* [What you have to do]: The entries follow. Copy every line in which "shoulder" appears.

____ Exercise material

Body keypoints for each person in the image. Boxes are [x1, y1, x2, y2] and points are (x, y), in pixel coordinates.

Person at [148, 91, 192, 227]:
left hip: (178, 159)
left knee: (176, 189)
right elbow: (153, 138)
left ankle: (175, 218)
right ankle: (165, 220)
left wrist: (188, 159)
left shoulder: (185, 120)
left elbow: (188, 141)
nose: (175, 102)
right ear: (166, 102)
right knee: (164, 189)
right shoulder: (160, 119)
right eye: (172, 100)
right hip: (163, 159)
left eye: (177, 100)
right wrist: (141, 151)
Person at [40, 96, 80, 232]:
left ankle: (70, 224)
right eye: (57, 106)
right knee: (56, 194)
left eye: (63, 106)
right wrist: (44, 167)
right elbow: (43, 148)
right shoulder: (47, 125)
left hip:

________
____ Exercise material

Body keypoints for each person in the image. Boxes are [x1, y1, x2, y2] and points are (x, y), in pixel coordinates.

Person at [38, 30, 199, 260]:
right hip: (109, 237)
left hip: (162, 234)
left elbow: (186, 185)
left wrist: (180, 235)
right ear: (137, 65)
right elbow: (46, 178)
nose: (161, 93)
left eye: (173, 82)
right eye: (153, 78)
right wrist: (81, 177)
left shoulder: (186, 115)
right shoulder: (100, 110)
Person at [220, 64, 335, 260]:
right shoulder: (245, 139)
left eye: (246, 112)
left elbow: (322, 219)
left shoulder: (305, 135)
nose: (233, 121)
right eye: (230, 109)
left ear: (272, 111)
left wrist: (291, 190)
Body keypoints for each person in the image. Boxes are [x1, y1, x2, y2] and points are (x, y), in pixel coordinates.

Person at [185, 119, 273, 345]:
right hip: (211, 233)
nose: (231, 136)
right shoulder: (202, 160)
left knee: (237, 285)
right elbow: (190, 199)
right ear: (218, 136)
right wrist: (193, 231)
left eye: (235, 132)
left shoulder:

________

* [Result of the exercise]:
left shoulder: (185, 120)
right shoulder: (160, 119)
right shoulder: (47, 125)
left shoulder: (186, 115)
right shoulder: (100, 110)
right shoulder: (245, 139)
left shoulder: (305, 135)
right shoulder: (202, 160)
left shoulder:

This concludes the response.